_Material for this task_
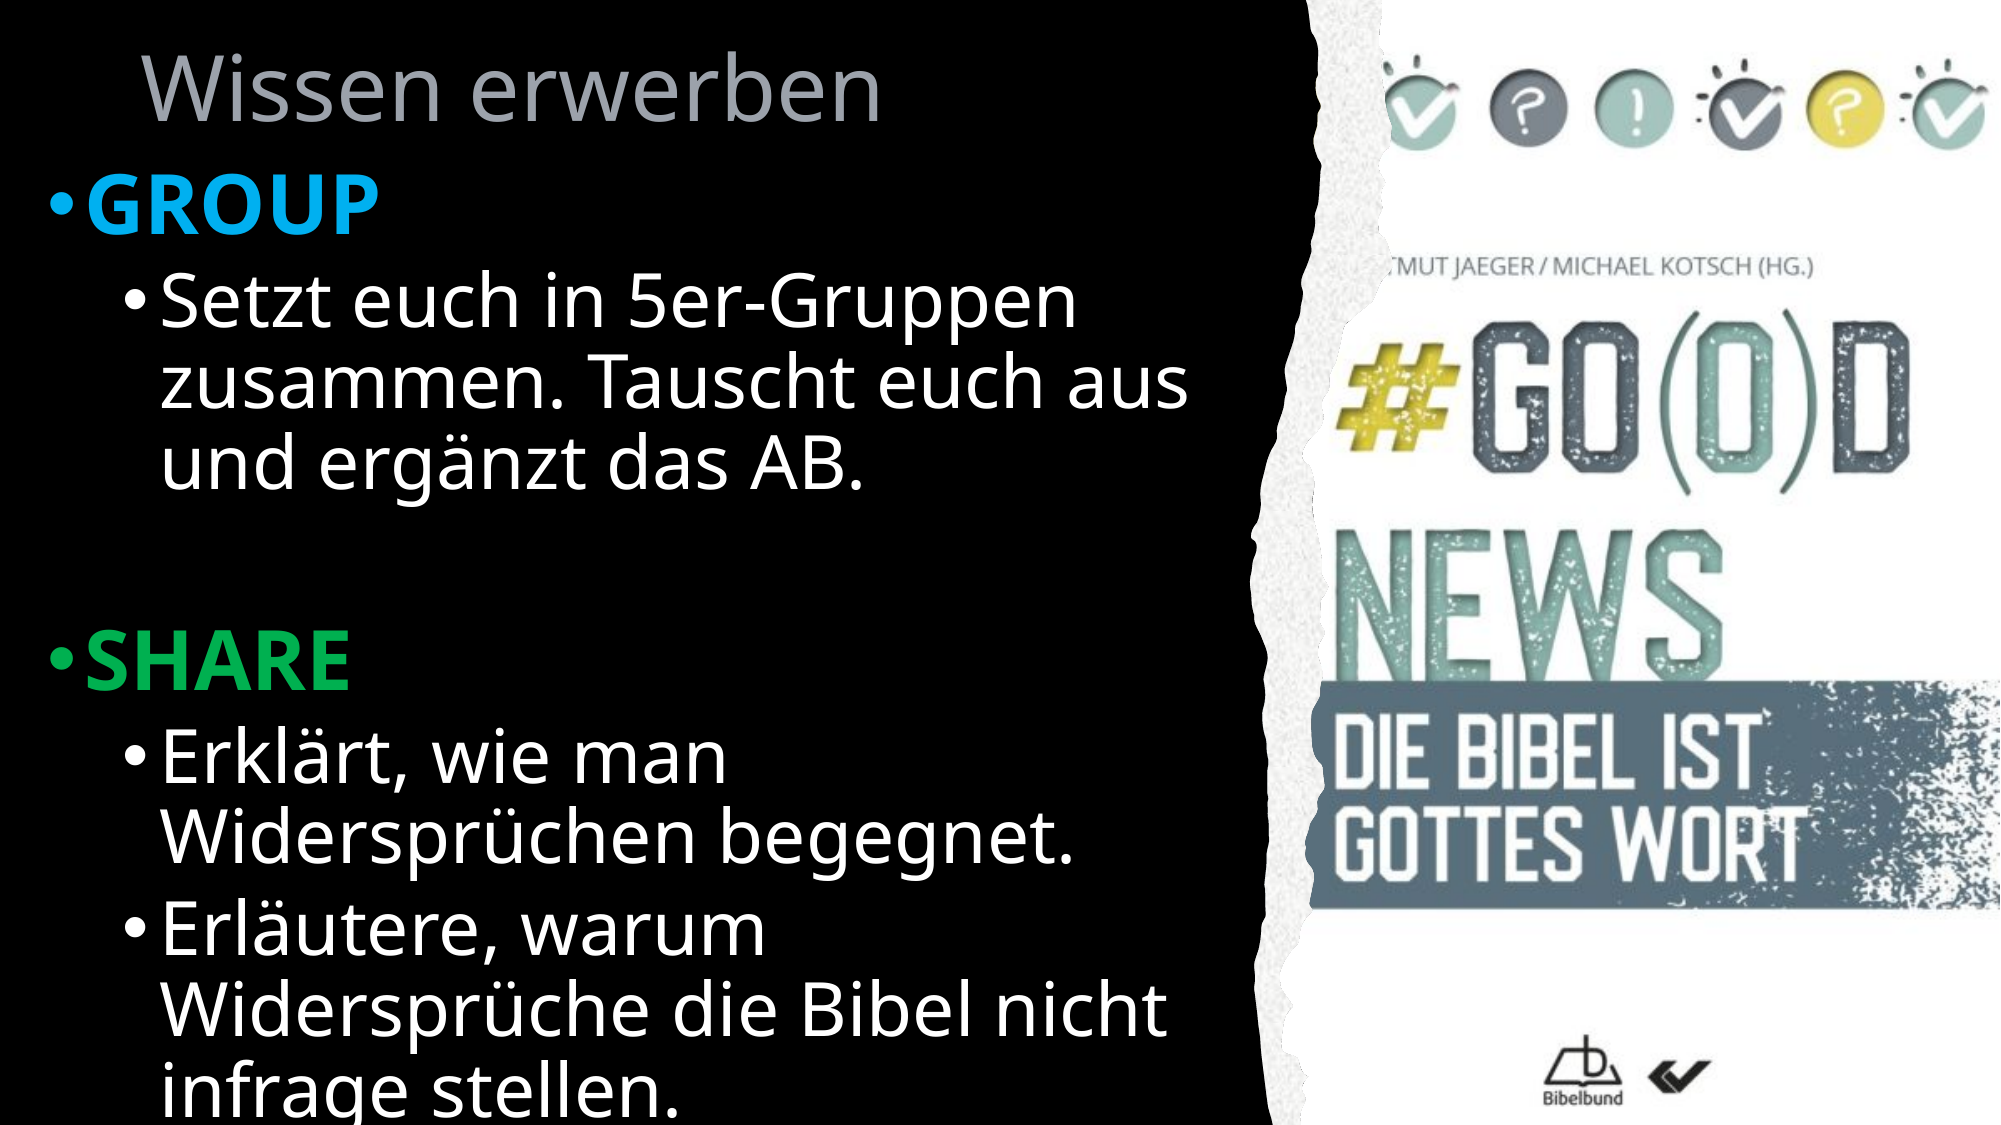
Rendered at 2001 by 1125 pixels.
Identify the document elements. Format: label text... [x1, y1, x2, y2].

picture [1249, 0, 2000, 1125]
list GROUP Setzt euch in 5er-Gruppen zusammen. Tauscht euch aus und ergänzt das AB. SHARE Erklärt, wie man Widersprüchen begegnet. Erläutere, warum Widersprüche die Bibel nicht infrage stellen. [32, 155, 1249, 1125]
title Wissen erwerben [125, 35, 1171, 155]
footer Beispiel für einen Fußzeilentext [1125, 999, 1249, 1060]
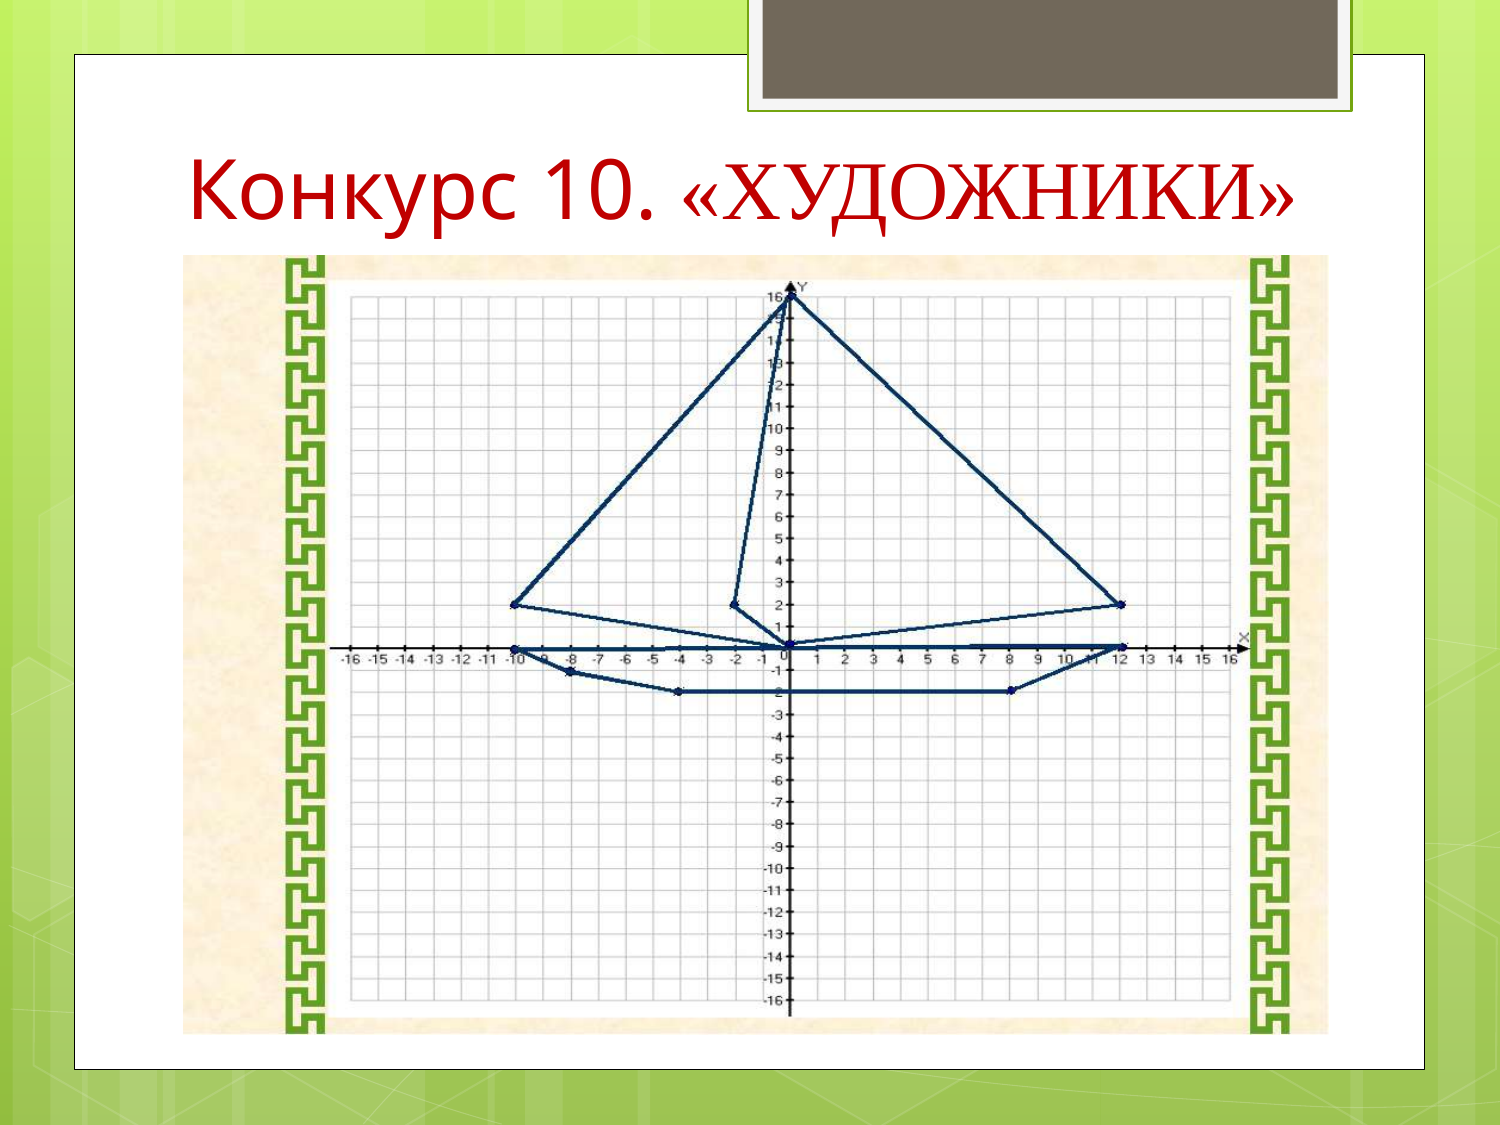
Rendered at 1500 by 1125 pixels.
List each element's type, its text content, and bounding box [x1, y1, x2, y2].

title Конкурс 10. «ХУДОЖНИКИ» [171, 113, 1324, 244]
picture [182, 255, 1329, 1036]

_Task directions_
"Rendered at 1500 by 1125 pixels." marks the last line to keep. Retype every line from the start of the entries through that one, exactly, and drop the pictures.

_Answer section_
Rendered at 2001 by 1125 pixels.
Identify the document elements. Format: label text... [x1, y1, x2, y2].

picture [1249, 0, 2000, 1125]
list GROUP Setzt euch in 5er-Gruppen zusammen. Tauscht euch aus und ergänzt das AB. SHARE Erklärt, wie man Widersprüchen begegnet. Erläutere, warum Widersprüche die Bibel nicht infrage stellen. [32, 155, 1249, 1125]
title Wissen erwerben [125, 35, 1171, 155]
footer Beispiel für einen Fußzeilentext [1125, 999, 1249, 1060]
Rendered at 1500 by 1125 pixels.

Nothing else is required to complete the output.